IPv6 suffix randomization is enabled by default on Windows, OSX, and iOS. For Android, it probably varies (like everything else) by vendor, but my personal Android phone is using a random suffix. What are the machines you're using that aren't doing this?
Yes, suffix randomization doesn't hide which home connection you're on; but neither did old-school IPv4 + NAT. Sure, IPv6 didn't add that feature, but that's enough of a performance killer that it should be relegated to a separate system like TOR. The IPv6 prefix you are assigned by your carrier is a feature of whatever DHCPv6 setup they have; if they're assigning you the same prefix for every time you power-cycle your modem on IPv6 and they were not doing so with DHCPv4, that's super weird.
I think it was Win7 last I tested it, probably an early service pack; according to https://superuser.com/questions/243669/how-to-avoid-exposing... it should already have had privacy addressing, but perhaps it was somehow turned off on the machine I tested (or perhaps my expectation that it would change on reboot was wrong?).
> The IPv6 prefix you are assigned by your carrier is a feature of whatever DHCPv6 setup they have; if they're assigning you the same prefix for every time you power-cycle your modem on IPv6 and they were not doing so with DHCPv4, that's super weird.
They were allocating from a pool on DHCPv4, where reservations were for a few hours (so immediate power cycle would get same address, but if you wait a couple of hours or release and request, you'd get a new one). They are not using DHCPv6 in the same way - they assign a prefix-per-customer. That was the case with all the local IPv6 carriers I inquired with.
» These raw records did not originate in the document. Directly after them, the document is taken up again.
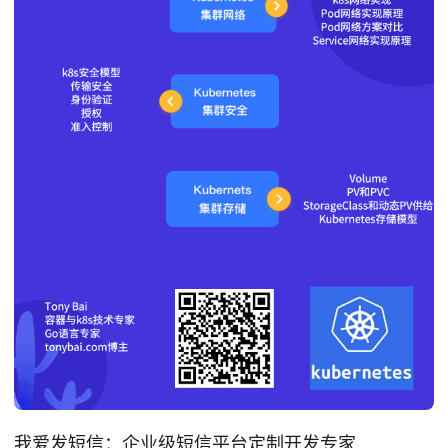
我爱发短信
：企业级短信平台定制开发专家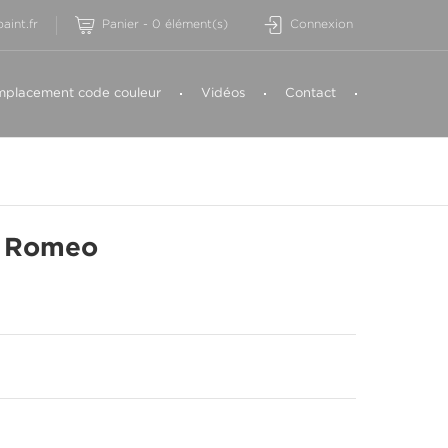
aint.fr
Panier
-
0
élément(s)
Connexion
placement code couleur
Vidéos
Contact
a Romeo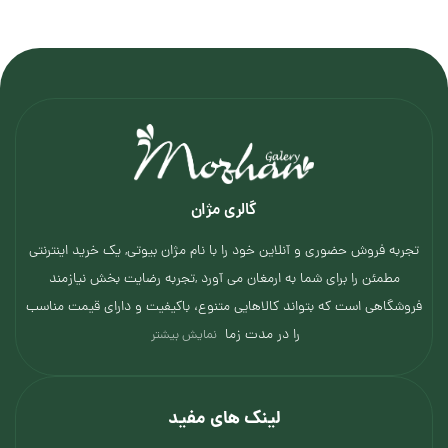
گالری مژان
تجربه فروش حضوری و آنلاین خود را با نام مژان بیوتی, یک خرید اینترنتی
مطمئن را برای شما به ارمغان می آورد ,تجربه رضایت بخش نیازمند
فروشگاهی است که بتواند کالاهایی متنوع، باکیفیت و دارای قیمت مناسب
را در مدت زما
نمایش بیشتر
لینک های مفید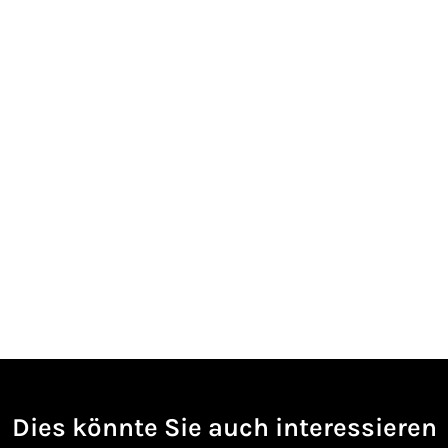
Dies könnte Sie auch interessieren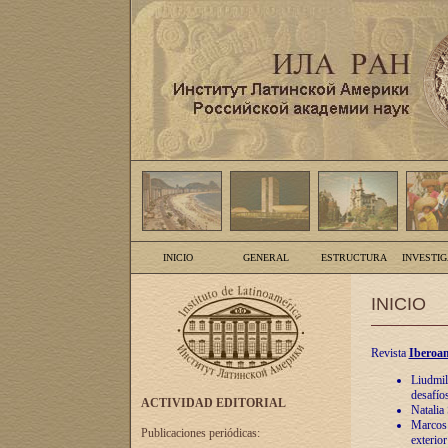
INICIO
GENERAL
ESTRUCTURA
INVESTI
INICIO
Revista
Iberoam
Liudmil
desafíos
ACTIVIDAD EDITORIAL
Natalia
Marcos A
Publicaciones periódicas:
exterio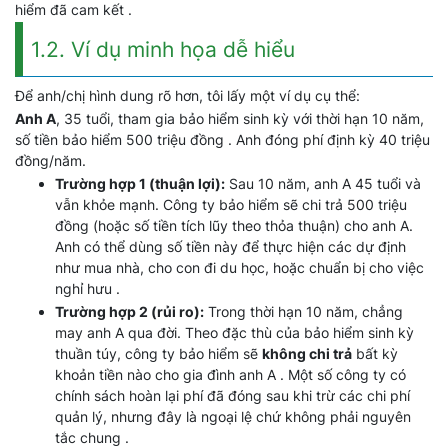
hiểm đã cam kết .
1.2. Ví dụ minh họa dễ hiểu
Để anh/chị hình dung rõ hơn, tôi lấy một ví dụ cụ thể:
Anh A
, 35 tuổi, tham gia bảo hiểm sinh kỳ với thời hạn 10 năm,
số tiền bảo hiểm 500 triệu đồng . Anh đóng phí định kỳ 40 triệu
đồng/năm.
Trường hợp 1 (thuận lợi):
Sau 10 năm, anh A 45 tuổi và
vẫn khỏe mạnh. Công ty bảo hiểm sẽ chi trả 500 triệu
đồng (hoặc số tiền tích lũy theo thỏa thuận) cho anh A.
Anh có thể dùng số tiền này để thực hiện các dự định
như mua nhà, cho con đi du học, hoặc chuẩn bị cho việc
nghỉ hưu .
Trường hợp 2 (rủi ro):
Trong thời hạn 10 năm, chẳng
may anh A qua đời. Theo đặc thù của bảo hiểm sinh kỳ
thuần túy, công ty bảo hiểm sẽ
không chi trả
bất kỳ
khoản tiền nào cho gia đình anh A . Một số công ty có
chính sách hoàn lại phí đã đóng sau khi trừ các chi phí
quản lý, nhưng đây là ngoại lệ chứ không phải nguyên
tắc chung .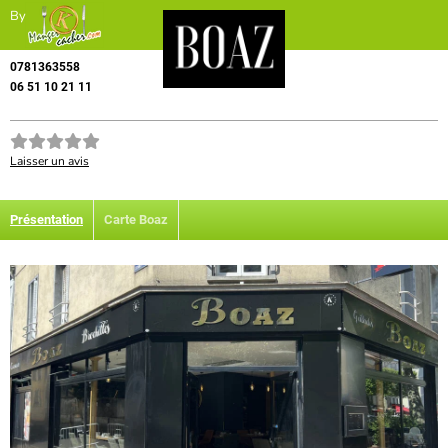
By
0781363558
06 51 10 21 11
Laisser un avis
Présentation
Carte Boaz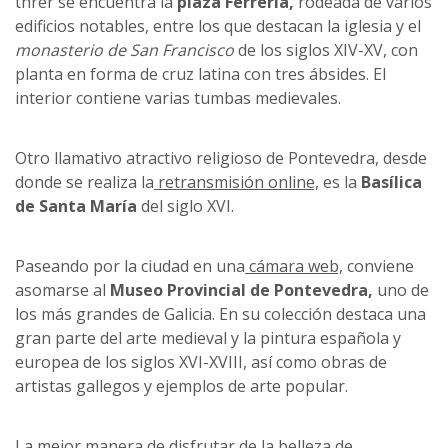
threr se encuentra la
plaza Ferreria,
rodeada de varios
edificios notables, entre los que destacan la iglesia y el
monasterio de San Francisco
de los siglos XIV-XV, con
planta en forma de cruz latina con tres ábsides. El
interior contiene varias tumbas medievales.
Otro llamativo atractivo religioso de Pontevedra, desde
donde se realiza la
retransmisión online,
es la
Basílica
de Santa María
del siglo XVI.
Paseando por la ciudad en una
cámara web,
conviene
asomarse al
Museo Provincial de Pontevedra,
uno de
los más grandes de Galicia. En su colección destaca una
gran parte del arte medieval y la pintura española y
europea de los siglos XVI-XVIII, así como obras de
artistas gallegos y ejemplos de arte popular.
La mejor manera de disfrutar de la belleza de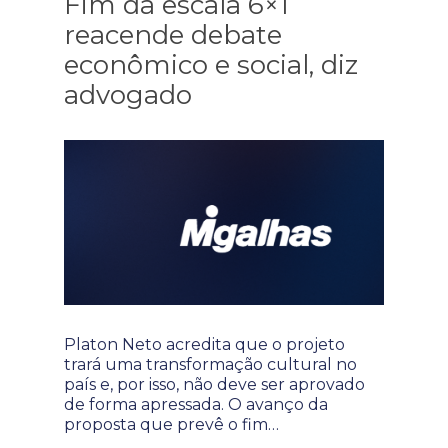
Fim da escala 6×1
reacende debate
econômico e social, diz
advogado
Platon Neto acredita que o projeto
trará uma transformação cultural no
país e, por isso, não deve ser aprovado
de forma apressada. O avanço da
proposta que prevê o fim…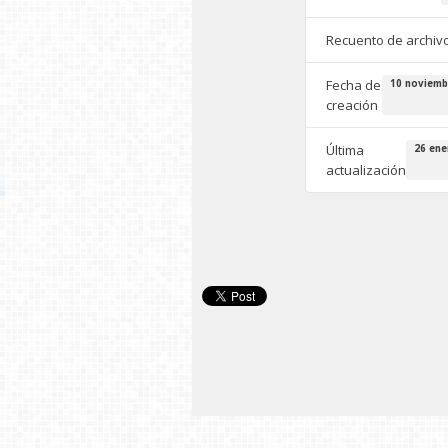
Recuento de archiv
Fecha de
10 noviemb
creación
Última
26 ene
actualización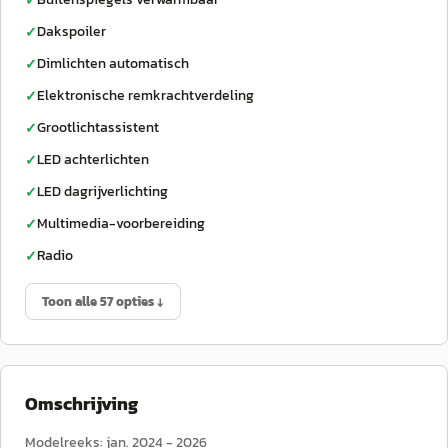
✓
Dakspoiler
✓
Dimlichten automatisch
✓
Elektronische remkrachtverdeling
✓
Grootlichtassistent
✓
LED achterlichten
✓
LED dagrijverlichting
✓
Multimedia-voorbereiding
✓
Radio
✓
Toon alle 57 opties ↓
Omschrijving
Modelreeks: jan. 2024 - 2026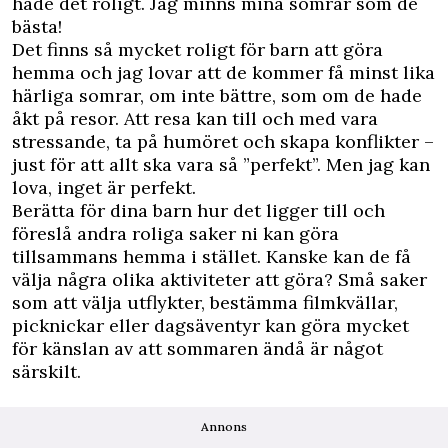
hade det roligt. Jag minns mina somrar som de
bästa!
Det finns så mycket roligt för barn att göra
hemma och jag lovar att de kommer få minst lika
härliga somrar, om inte bättre, som om de hade
åkt på resor. Att resa kan till och med vara
stressande, ta på humöret och skapa konflikter –
just för att allt ska vara så ”perfekt”. Men jag kan
lova, inget är perfekt.
Berätta för dina barn hur det ligger till och
föreslå andra roliga saker ni kan göra
tillsammans hemma i stället. Kanske kan de få
välja några olika aktiviteter att göra? Små saker
som att välja utflykter, bestämma filmkvällar,
picknickar eller dagsäventyr kan göra mycket
för känslan av att sommaren ändå är något
särskilt.
Annons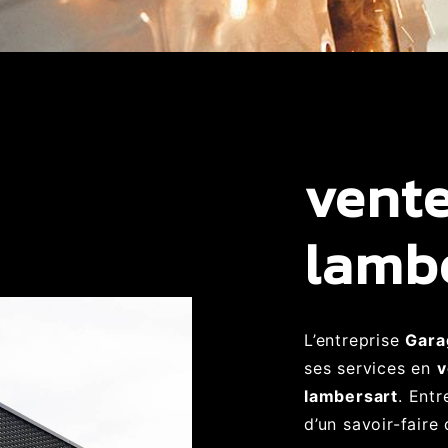
vente
lamb
L’entreprise
Gara
ses services en
v
lambersart
. Entr
d’un savoir-faire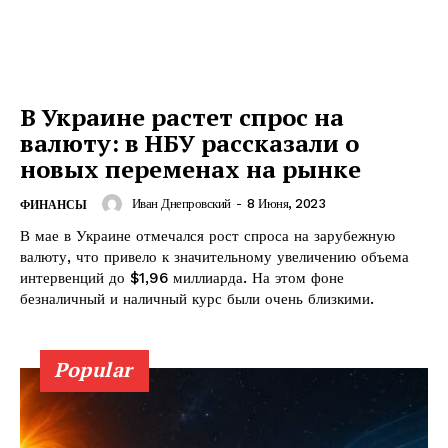
В Украине растет спрос на
ПОДПИСАТЬСЯ СЕЙЧАС
валюту: в НБУ рассказали о
новых переменах на рынке
Иван Днепровский
-
8 Июня, 2023
ФИНАНСЫ
В мае в Украине отмечался рост спроса на зарубежную
О нас
валюту, что привело к значительному увеличению объема
интервенций до $1,96 миллиарда. На этом фоне
Связаться с нами
безналичный и наличный курс были очень близкими.
Политика конфиденциальности
Отказ от ответственности
Popular
Подписка
Мой аккаунт
Реклама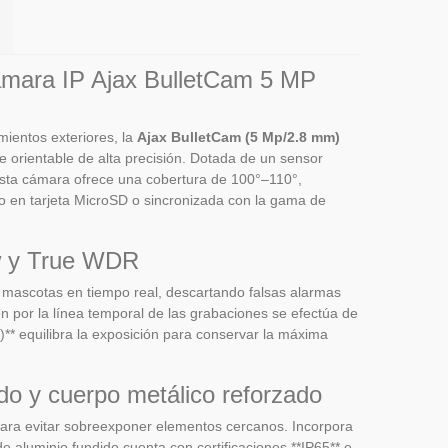
 cámara IP Ajax BulletCam 5 MP
mientos exteriores, la
Ajax BulletCam (5 Mp/2.8 mm)
 orientable de alta precisión. Dotada de un sensor
esta cámara ofrece una cobertura de 100°–110°,
 en tarjeta MicroSD o sincronizada con la gama de
ow y True WDR
s y mascotas en tiempo real, descartando falsas alarmas
ón por la línea temporal de las grabaciones se efectúa de
** equilibra la exposición para conservar la máxima
ado y cuerpo metálico reforzado
 para evitar sobreexponer elementos cercanos. Incorpora
de aluminio fundido cuenta con certificaciones **IP65** e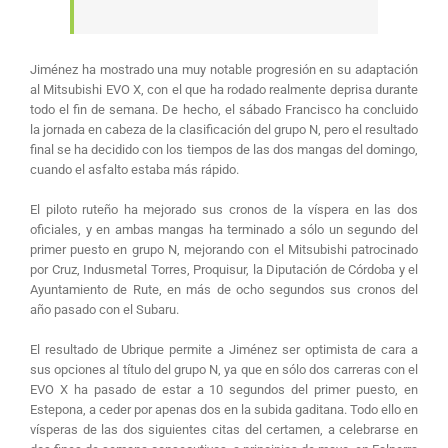
Jiménez ha mostrado una muy notable progresión en su adaptación
al Mitsubishi EVO X, con el que ha rodado realmente deprisa durante
todo el fin de semana. De hecho, el sábado Francisco ha concluido
la jornada en cabeza de la clasificación del grupo N, pero el resultado
final se ha decidido con los tiempos de las dos mangas del domingo,
cuando el asfalto estaba más rápido.
El piloto ruteño ha mejorado sus cronos de la víspera en las dos
oficiales, y en ambas mangas ha terminado a sólo un segundo del
primer puesto en grupo N, mejorando con el Mitsubishi patrocinado
por Cruz, Indusmetal Torres, Proquisur, la Diputación de Córdoba y el
Ayuntamiento de Rute, en más de ocho segundos sus cronos del
año pasado con el Subaru.
El resultado de Ubrique permite a Jiménez ser optimista de cara a
sus opciones al título del grupo N, ya que en sólo dos carreras con el
EVO X ha pasado de estar a 10 segundos del primer puesto, en
Estepona, a ceder por apenas dos en la subida gaditana. Todo ello en
vísperas de las dos siguientes citas del certamen, a celebrarse en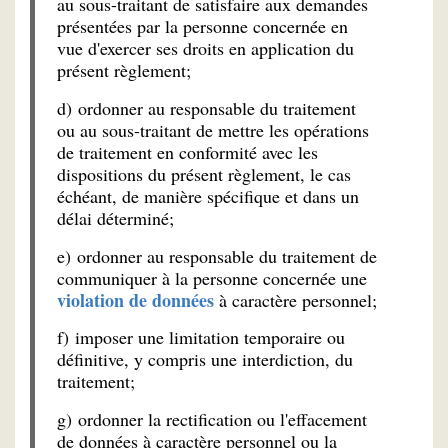
au sous-traitant de satisfaire aux demandes
présentées par la personne concernée en
vue d'exercer ses droits en application du
présent règlement;
d) ordonner au responsable du traitement
ou au sous-traitant de mettre les opérations
de traitement en conformité avec les
dispositions du présent règlement, le cas
échéant, de manière spécifique et dans un
délai déterminé;
e) ordonner au responsable du traitement de
communiquer à la personne concernée une
violation de données
à caractère personnel;
f) imposer une limitation temporaire ou
définitive, y compris une interdiction, du
traitement;
g) ordonner la rectification ou l'effacement
de données à caractère personnel ou la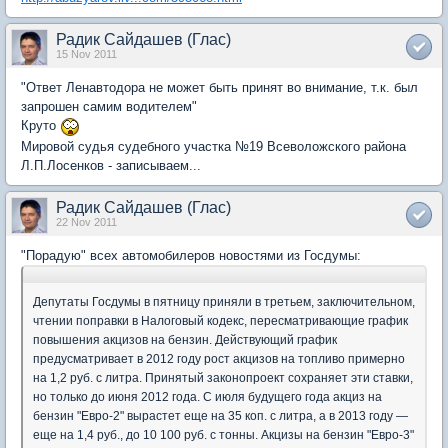
Радик Сайдашев (Глас)
15 Nov 2011
"Ответ Ленавтодора не может быть принят во внимание, т.к. был
запрошен самим водителем"
Круто
Мировой судья судебного участка №19 Всеволожского района
Л.П.Лосенков - записываем...
Радик Сайдашев (Глас)
22 Nov 2011
"Порадую" всех автомобилеров новостями из Госдумы:
Депутаты Госдумы в пятницу приняли в третьем, заключительном,
чтении поправки в Налоговый кодекс, пересматривающие график
повышения акцизов на бензин. Действующий график
предусматривает в 2012 году рост акцизов на топливо примерно
на 1,2 руб. с литра. Принятый законопроект сохраняет эти ставки,
но только до июня 2012 года. С июля будущего года акциз на
бензин "Евро-2" вырастет еще на 35 коп. с литра, а в 2013 году —
еще на 1,4 руб., до 10 100 руб. с тонны. Акцизы на бензин "Евро-3"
I guess it means that the prefix is /56 or even /60 - I didn't even ask.
All local ISPs I've asked, don't give out the same IPv4 (they all charge for a fixed IP, so no guarantee you'll get the same one unless you pay; at least 3 out of the 6 actively change your IP whenever they can, to force you to pay even if you need fixed IPs for short times).
All local ISPs I've asked provide the same IPv6 prefix to a customer.
I assumed that was common practice - at the very least, more common than the other way around (fixed IPv4 when you didn't ask for it, random IPv6)
And some run the connection as IPv6 only and then CG-NAT IPv4, which of course gives you a random IP again, but is even worse for P2P applications and means you can't use DynDNS etc anymore.
My personal connection has had the same IP for the past 5 years, and I think changing it would mean asking my ISP and coming up with an answer for why I need that.